### Available data ###

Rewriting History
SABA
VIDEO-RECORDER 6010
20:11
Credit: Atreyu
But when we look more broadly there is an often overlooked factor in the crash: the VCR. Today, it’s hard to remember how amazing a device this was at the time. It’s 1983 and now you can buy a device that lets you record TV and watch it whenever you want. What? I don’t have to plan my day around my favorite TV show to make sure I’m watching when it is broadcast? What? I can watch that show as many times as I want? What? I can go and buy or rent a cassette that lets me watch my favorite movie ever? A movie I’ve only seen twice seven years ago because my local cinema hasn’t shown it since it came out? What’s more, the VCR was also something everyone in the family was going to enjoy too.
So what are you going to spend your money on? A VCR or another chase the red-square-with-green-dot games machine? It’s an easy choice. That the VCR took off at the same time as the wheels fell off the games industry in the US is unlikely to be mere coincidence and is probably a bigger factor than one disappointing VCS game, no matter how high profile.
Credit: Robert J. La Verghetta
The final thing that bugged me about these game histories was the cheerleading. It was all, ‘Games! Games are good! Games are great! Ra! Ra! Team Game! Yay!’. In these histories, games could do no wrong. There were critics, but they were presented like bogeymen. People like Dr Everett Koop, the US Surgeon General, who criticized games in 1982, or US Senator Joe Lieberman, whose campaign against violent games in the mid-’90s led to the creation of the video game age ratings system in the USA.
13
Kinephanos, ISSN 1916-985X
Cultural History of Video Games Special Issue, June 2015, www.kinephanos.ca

###

Please type the entries above out again exactly.

Rewriting History
SABA
VIDEO-RECORDER 6010
20:11
Credit: Atreyu
But when we look more broadly there is an often overlooked factor in the crash: the VCR. Today, it’s hard to remember how amazing a device this was at the time. It’s 1983 and now you can buy a device that lets you record TV and watch it whenever you want. What? I don’t have to plan my day around my favorite TV show to make sure I’m watching when it is broadcast? What? I can watch that show as many times as I want? What? I can go and buy or rent a cassette that lets me watch my favorite movie ever? A movie I’ve only seen twice seven years ago because my local cinema hasn’t shown it since it came out? What’s more, the VCR was also something everyone in the family was going to enjoy too.
So what are you going to spend your money on? A VCR or another chase the red-square-with-green-dot games machine? It’s an easy choice. That the VCR took off at the same time as the wheels fell off the games industry in the US is unlikely to be mere coincidence and is probably a bigger factor than one disappointing VCS game, no matter how high profile.
Credit: Robert J. La Verghetta
The final thing that bugged me about these game histories was the cheerleading. It was all, ‘Games! Games are good! Games are great! Ra! Ra! Team Game! Yay!’. In these histories, games could do no wrong. There were critics, but they were presented like bogeymen. People like Dr Everett Koop, the US Surgeon General, who criticized games in 1982, or US Senator Joe Lieberman, whose campaign against violent games in the mid-’90s led to the creation of the video game age ratings system in the USA.
13
Kinephanos, ISSN 1916-985X
Cultural History of Video Games Special Issue, June 2015, www.kinephanos.ca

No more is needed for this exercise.